Transparent Filtering Bridge

Warning

The Transparent Filtering Bridge is not compatible with Traffic Shaping. Do not enable the traffic shaper when using the filtering bridge.

Abstract

A transparent firewall can be used to filter traffic without creating different subnets. This application is called filtering bridge as it acts as a bridge connection two interfaces and applies filtering rules on top of this.

For more information on Filtering Bridged on FreeBSD, see filtering-bridges

Requirements

  • For this howto we need a basic installation of OPNsense with factory defaults as a starting point.

  • And an appliance with 2 physical interfaces.

Considerations

To create this howto version OPNsense 15.7.11 has been used. Some screenshots maybe outdated, but setting should apply up to at least 17.1.6. If you use a different version some options can be different.

Note

The Menu System of the User Interface has been updated with sub items. Where tabs are shown in screenshots, these are now likely visible as submenu.

Configuration in 10 easy steps

Warning

During the configuration you will be asked to “Apply” your changes several times, however this may affect the current connection. So don’t apply anything until completely finished! You need to Save your changes for each step.

1. Disable Outbound NAT rule generation

To disable outbound NAT, go to Firewall ‣ NAT ‣ Outbound and select “Disable Outbound NAT rule generation”.

Filtering Bridge Step 1.png

2. Change system tuneables

Enable filtering bridge by changing net.link.bridge.pfil_bridge from default to 1 in System ‣ Settings ‣ System Tuneables.

Filtering Bridge Step 2.png

And disable filtering on member interfaces by changing net.link.bridge.pfil_member from default to 0 in System ‣ Settings ‣ System Tuneables.

Filtering Bridge Step2a.png

3. Create the bridge

Create a bridge of LAN and WAN, go to Interfaces ‣ Other Types ‣ Bridge.
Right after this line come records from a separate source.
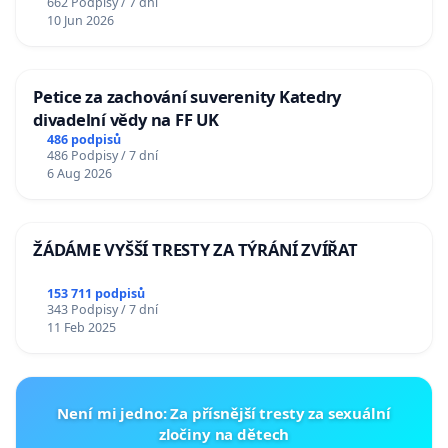
662 Podpisy / 7 dní
10 Jun 2026
Petice za zachování suverenity Katedry
divadelní vědy na FF UK
486 podpisů
486 Podpisy / 7 dní
6 Aug 2026
ŽÁDÁME VYŠŠÍ TRESTY ZA TÝRÁNÍ ZVÍŘAT
153 711 podpisů
343 Podpisy / 7 dní
11 Feb 2025
Není mi jedno: Za přísnější tresty za sexuální
zločiny na dětech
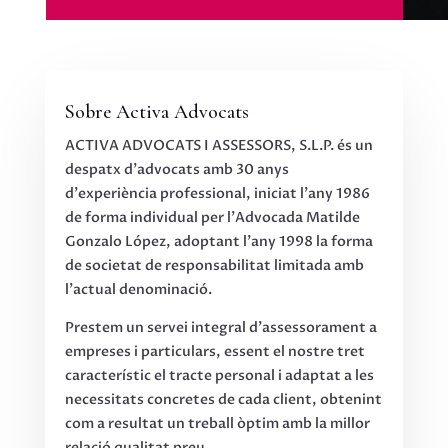
Sobre Activa Advocats
ACTIVA ADVOCATS I ASSESSORS, S.L.P. és un
despatx d'advocats amb 30 anys
d'experiència professional, iniciat l'any 1986
de forma individual per l'Advocada Matilde
Gonzalo López, adoptant l'any 1998 la forma
de societat de responsabilitat limitada amb
l'actual denominació.
Prestem un servei integral d'assessorament a
empreses i particulars, essent el nostre tret
característic el tracte personal i adaptat a les
necessitats concretes de cada client, obtenint
com a resultat un treball òptim amb la millor
relació qualitat preu.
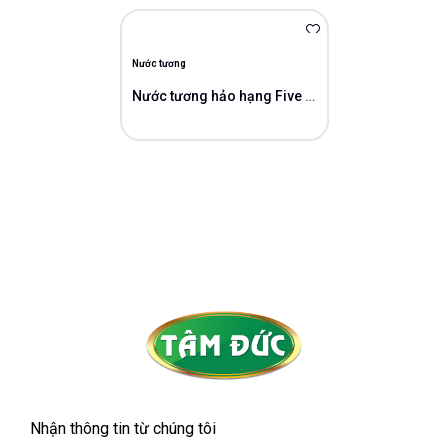
Nước tương
Nước tương hảo hạng Five Stars “5*”
Nhận thông tin từ chúng tôi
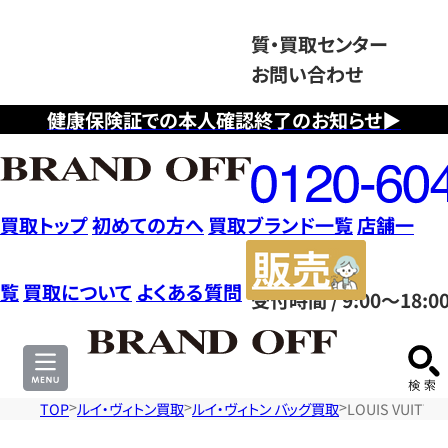
質・買取センター
お問い合わせ
健康保険証での本人確認終了のお知らせ▶
フ
リ
ー
ダ
買取トップ
初めての方へ
買取ブランド一覧
店舗一
イ
販
ヤ
売
覧
買取について
よくある質問
受付時間 / 9:00～18:0
ル
サ
0120604117
イ
ト
TOP
ルイ・ヴィトン買取
ルイ・ヴィトン バッグ買取
LOUIS VUIT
Add Select LAN and WAN.

Filtering Bridge Step 3a.png

Filtering Bridge Step 3b.png

4. Assign a management IP/Interface

To be able to configure and manage the filtering bridge (OPNsense) afterwards, we will need to assign a new interface to the bridge and setup an IP address.

Go to Interfaces ‣ Assign ‣ Available network port, select the bridge from the list and hit +.
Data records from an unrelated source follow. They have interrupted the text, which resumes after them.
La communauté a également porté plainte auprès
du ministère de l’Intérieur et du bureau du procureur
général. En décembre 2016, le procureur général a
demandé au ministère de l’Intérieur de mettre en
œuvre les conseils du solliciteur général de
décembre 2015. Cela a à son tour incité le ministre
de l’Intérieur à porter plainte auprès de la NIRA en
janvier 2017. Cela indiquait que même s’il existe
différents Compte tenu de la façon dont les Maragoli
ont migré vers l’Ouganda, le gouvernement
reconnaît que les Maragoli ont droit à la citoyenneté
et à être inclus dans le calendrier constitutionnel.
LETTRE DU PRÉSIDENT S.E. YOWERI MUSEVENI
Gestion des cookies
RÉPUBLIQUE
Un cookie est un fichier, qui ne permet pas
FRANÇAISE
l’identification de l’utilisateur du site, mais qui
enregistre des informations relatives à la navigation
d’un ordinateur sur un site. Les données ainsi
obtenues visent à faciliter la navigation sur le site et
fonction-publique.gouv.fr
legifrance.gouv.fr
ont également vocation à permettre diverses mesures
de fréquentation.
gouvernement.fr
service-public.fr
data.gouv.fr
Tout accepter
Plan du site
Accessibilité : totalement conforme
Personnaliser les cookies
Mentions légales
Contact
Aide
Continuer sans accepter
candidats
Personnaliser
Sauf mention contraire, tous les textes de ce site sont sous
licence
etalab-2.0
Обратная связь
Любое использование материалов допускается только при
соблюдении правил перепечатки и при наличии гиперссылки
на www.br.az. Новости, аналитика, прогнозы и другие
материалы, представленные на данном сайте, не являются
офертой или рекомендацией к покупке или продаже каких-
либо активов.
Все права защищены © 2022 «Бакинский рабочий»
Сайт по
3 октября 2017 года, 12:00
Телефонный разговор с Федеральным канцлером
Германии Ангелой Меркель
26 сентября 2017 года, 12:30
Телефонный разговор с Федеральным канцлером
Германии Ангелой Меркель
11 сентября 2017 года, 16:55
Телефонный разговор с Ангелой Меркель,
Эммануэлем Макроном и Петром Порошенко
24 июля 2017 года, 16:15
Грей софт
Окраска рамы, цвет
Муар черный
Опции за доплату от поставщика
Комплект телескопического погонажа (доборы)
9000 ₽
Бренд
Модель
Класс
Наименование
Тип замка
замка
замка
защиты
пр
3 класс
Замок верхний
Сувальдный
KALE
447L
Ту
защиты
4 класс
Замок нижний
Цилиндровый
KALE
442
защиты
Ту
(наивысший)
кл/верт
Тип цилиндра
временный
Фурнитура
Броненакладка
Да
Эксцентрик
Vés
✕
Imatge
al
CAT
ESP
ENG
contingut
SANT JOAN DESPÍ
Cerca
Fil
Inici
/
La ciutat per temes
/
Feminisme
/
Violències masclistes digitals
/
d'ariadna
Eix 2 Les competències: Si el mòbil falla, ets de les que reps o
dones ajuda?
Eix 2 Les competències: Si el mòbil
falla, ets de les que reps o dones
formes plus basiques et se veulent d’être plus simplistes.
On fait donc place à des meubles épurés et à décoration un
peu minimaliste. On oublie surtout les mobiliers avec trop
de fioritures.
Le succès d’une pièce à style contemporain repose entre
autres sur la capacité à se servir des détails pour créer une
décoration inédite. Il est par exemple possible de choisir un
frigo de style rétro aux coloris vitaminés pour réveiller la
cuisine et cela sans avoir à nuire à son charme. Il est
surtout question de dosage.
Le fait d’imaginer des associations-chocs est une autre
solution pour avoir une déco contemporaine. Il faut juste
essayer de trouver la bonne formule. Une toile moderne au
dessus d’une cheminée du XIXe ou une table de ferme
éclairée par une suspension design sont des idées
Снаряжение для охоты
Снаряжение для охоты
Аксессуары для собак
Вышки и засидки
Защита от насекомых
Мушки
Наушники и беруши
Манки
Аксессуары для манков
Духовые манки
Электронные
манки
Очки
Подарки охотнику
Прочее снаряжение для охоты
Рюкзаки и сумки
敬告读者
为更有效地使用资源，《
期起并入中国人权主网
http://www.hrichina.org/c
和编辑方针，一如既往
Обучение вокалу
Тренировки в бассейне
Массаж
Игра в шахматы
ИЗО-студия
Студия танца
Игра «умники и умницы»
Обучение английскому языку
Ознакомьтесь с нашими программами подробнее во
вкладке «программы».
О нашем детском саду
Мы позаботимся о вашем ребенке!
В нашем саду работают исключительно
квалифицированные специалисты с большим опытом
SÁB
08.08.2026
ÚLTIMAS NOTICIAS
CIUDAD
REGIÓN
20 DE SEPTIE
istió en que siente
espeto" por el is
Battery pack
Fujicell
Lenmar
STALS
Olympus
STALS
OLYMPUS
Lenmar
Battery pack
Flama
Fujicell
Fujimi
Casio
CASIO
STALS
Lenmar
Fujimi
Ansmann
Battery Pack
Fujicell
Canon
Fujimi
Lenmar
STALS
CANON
Filtering Bridge Step 4.png

Now Add an IP address to the interface that you would like to use to manage the bridge. Go to Interfaces ‣ [OPT1], enable the interface and fill-in the ip/netmask.

5. Disable Block private networks & bogon

For the WAN interface we nee to disable blocking of private networks & bogus IPs.
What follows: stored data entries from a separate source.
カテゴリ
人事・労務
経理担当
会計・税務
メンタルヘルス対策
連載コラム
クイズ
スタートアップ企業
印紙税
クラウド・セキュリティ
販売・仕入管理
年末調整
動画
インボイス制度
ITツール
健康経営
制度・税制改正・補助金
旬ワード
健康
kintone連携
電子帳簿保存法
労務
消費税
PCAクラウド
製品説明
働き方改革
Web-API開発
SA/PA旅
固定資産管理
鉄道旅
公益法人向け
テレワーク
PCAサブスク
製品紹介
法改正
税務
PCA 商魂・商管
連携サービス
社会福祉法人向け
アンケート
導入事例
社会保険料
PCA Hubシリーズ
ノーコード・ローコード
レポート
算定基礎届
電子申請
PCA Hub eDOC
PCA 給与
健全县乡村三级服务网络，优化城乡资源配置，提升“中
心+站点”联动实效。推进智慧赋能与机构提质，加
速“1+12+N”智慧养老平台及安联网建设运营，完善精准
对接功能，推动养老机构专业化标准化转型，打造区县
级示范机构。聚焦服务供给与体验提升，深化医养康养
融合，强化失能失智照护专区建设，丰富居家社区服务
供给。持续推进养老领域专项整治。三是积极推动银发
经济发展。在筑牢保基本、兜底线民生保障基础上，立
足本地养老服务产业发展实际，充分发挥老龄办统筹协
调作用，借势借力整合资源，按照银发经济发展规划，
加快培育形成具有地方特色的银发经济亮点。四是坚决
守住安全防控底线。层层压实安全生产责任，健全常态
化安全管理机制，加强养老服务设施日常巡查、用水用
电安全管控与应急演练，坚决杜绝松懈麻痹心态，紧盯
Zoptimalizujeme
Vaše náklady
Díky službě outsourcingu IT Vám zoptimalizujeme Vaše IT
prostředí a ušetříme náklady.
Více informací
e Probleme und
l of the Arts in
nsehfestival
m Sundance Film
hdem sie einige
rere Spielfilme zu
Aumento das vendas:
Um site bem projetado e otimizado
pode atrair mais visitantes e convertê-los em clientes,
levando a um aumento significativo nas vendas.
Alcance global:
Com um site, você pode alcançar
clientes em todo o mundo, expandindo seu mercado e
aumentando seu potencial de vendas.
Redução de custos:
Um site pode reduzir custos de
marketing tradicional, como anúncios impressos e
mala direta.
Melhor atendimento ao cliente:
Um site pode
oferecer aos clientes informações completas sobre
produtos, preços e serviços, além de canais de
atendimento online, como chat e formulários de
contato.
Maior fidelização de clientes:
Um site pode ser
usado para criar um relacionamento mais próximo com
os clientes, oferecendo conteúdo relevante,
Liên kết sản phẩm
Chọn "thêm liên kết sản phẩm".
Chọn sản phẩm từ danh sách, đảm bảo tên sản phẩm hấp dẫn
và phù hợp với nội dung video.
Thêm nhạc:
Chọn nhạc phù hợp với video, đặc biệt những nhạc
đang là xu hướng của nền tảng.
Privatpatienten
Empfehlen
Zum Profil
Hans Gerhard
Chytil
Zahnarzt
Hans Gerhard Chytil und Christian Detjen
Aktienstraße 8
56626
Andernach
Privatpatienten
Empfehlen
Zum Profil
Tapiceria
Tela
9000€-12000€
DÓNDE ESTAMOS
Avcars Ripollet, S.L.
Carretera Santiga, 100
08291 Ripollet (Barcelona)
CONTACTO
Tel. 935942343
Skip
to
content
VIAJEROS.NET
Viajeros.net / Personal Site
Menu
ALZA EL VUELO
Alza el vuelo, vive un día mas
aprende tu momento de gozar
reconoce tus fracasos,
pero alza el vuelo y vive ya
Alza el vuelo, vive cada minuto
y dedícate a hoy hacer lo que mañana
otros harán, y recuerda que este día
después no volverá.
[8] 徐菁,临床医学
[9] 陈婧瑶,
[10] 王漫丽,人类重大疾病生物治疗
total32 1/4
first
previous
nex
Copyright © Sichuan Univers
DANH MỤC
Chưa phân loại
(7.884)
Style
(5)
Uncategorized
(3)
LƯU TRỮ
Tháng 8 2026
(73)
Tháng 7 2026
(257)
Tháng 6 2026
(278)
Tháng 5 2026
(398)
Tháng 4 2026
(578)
Go to Interfaces ‣ [WAN] and unselect Block private networks and Block bogon networks.

Filtering Bridge Step 5.png

6. Disable the DHCP server on LAN

To disable the DHCP server on LAN go to Services ‣ DHCPv4 ‣ [LAN] and unselect enable.

Filtering Bridge Step 6.png

7. Add Allow rules

After configuring the bridge the rules on member interfaces (WAN/LAN) will be ignored. So you can skip this step.

Add the allow rules for all traffic on each of the three interfaces (WAN/LAN/OPT1).

This step is to ensure we have a full transparent bridge without any filtering taking place. You can setup the correct rules when you have confirmed the bridge to work properly.

Go to Firewall ‣ Rules and add a rule per interface to allow all traffic of any type.

Filtering Bridge Step 7.png

8. Disable Default Anti Lockout Rule

After configuring the bridge the rules on member interfaces (WAN/LAN) will be ignored. So you can skip this step.

As we now have setup allow rules for each interface we can safely remove the Anti Lockout rule on LAN

Go to Firewall ‣ Settings ‣ Admin Access: Anti-lockout and select this option to disable

9. Set LAN and WAN interface type to ‘none’

Now remove the IP subnets in use for LAN and WAN by changing the interface type to none. Go to Interfaces ‣ [LAN] and Interfaces ‣ [WAN] to do so.

Filtering Bridge Step 9.png

10. Now apply the changes

If you followed each step, then you can now apply the changes. The Firewall is now converted to a filtering bridge.

Done.. ready to set your own filtering rules

Now you can create the correct firewall/filter rules and apply them. To acces the firewall you need to use the IP adress you configured for the OPT1 Interface.

Warning

Rules need to be configured on the bridge. Rules on member interfaces will be ignored!

Tip

Don’t forget to make sure your PC/Laptop is configured with an IP adress that falls within the IP range of the OPT1 subnet!